▸ **What is expected**
Copy out the entries below exactly as they stand, but only from the line containing "header['cunit2'] = 'arcsec'" through the line containing "This applies for".

(Rendered images with source text)
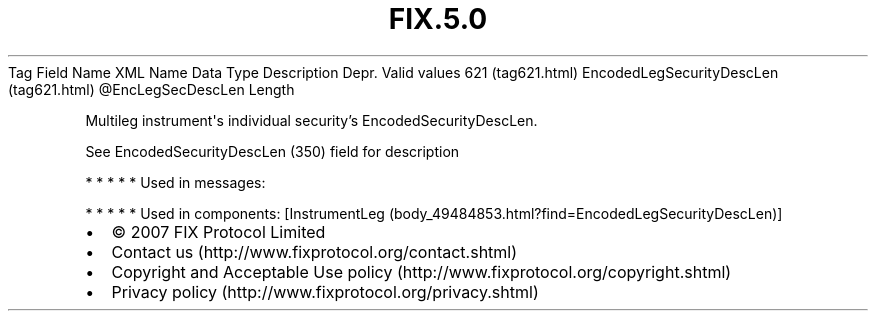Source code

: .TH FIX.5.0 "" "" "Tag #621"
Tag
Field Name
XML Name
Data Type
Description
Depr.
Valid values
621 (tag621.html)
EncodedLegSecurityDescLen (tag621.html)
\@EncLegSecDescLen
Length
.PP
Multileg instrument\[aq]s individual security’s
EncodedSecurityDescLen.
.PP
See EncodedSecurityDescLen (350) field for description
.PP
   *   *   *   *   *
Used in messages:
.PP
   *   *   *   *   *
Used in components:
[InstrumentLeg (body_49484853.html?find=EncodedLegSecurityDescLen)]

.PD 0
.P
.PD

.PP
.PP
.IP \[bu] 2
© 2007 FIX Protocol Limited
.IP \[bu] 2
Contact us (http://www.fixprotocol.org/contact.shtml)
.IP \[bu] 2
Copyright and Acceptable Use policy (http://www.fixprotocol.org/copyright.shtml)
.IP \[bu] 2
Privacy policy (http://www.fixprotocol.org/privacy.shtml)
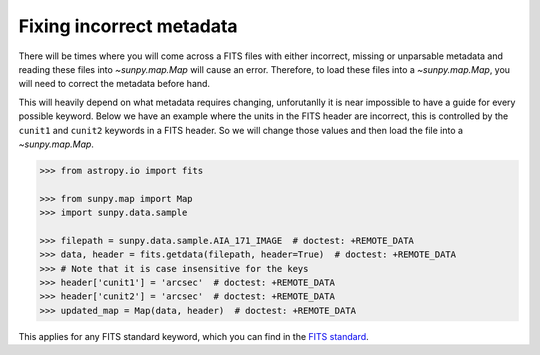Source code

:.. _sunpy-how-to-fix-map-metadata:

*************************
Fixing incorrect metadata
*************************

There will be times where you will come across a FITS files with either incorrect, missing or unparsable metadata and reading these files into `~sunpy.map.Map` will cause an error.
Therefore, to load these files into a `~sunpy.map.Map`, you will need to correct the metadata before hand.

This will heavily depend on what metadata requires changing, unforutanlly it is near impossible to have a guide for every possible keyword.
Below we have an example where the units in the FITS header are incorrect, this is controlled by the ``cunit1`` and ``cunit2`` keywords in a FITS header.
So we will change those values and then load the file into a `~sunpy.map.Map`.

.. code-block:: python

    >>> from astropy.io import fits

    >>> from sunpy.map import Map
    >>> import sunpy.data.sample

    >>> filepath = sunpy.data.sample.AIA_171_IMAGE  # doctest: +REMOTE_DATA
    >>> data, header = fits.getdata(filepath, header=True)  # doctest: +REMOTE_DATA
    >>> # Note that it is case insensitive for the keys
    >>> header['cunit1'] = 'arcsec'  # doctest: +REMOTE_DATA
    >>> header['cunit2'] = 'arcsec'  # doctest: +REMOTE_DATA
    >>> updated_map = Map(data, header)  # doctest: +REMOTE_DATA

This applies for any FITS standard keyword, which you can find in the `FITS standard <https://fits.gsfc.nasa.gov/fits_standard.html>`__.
---
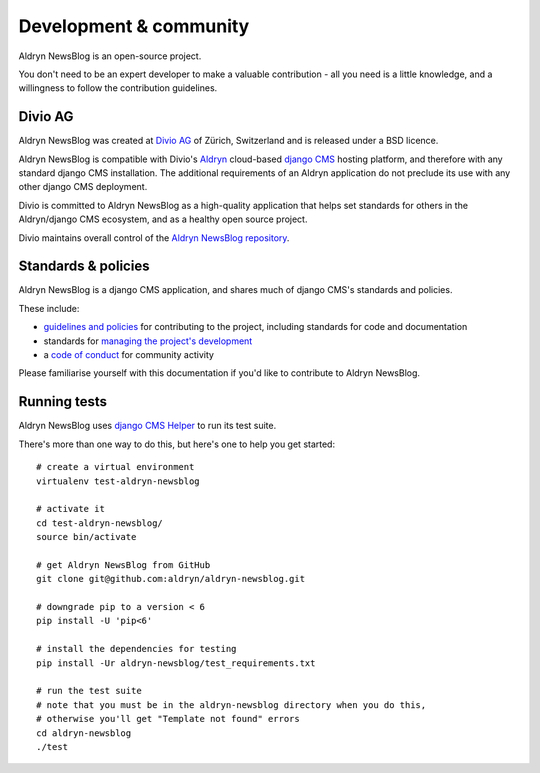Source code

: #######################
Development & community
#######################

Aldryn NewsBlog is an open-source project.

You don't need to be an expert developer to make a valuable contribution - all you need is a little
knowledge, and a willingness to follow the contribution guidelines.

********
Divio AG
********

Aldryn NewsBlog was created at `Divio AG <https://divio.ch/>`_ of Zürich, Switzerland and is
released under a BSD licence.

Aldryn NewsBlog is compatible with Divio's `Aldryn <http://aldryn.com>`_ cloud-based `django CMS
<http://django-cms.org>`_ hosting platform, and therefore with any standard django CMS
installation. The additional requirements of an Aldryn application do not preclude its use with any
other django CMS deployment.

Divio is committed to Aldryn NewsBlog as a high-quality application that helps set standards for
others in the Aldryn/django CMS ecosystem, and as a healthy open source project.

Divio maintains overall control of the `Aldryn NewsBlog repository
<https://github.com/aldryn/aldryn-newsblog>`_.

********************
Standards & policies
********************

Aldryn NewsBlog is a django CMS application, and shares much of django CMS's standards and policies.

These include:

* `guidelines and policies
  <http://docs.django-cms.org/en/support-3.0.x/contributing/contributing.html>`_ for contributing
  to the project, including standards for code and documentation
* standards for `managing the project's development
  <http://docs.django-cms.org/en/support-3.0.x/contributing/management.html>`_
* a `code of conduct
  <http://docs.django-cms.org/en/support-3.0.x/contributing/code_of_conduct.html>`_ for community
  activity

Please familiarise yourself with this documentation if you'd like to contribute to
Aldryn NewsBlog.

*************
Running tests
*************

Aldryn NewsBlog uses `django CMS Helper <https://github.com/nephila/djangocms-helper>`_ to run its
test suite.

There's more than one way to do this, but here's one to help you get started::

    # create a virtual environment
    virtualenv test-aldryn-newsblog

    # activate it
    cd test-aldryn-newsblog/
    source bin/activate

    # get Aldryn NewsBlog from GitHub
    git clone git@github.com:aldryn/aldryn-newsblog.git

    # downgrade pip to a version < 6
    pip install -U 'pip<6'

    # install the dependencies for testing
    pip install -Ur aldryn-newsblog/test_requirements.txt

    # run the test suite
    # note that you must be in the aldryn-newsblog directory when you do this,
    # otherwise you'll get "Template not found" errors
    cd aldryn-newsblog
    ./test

▸ **Result for this exercise**
    >>> header['cunit2'] = 'arcsec'  # doctest: +REMOTE_DATA
    >>> updated_map = Map(data, header)  # doctest: +REMOTE_DATA

This applies for any FITS standard keyword, which you can find in the `FITS standard <https://fits.gsfc.nasa.gov/fits_standard.html>`__.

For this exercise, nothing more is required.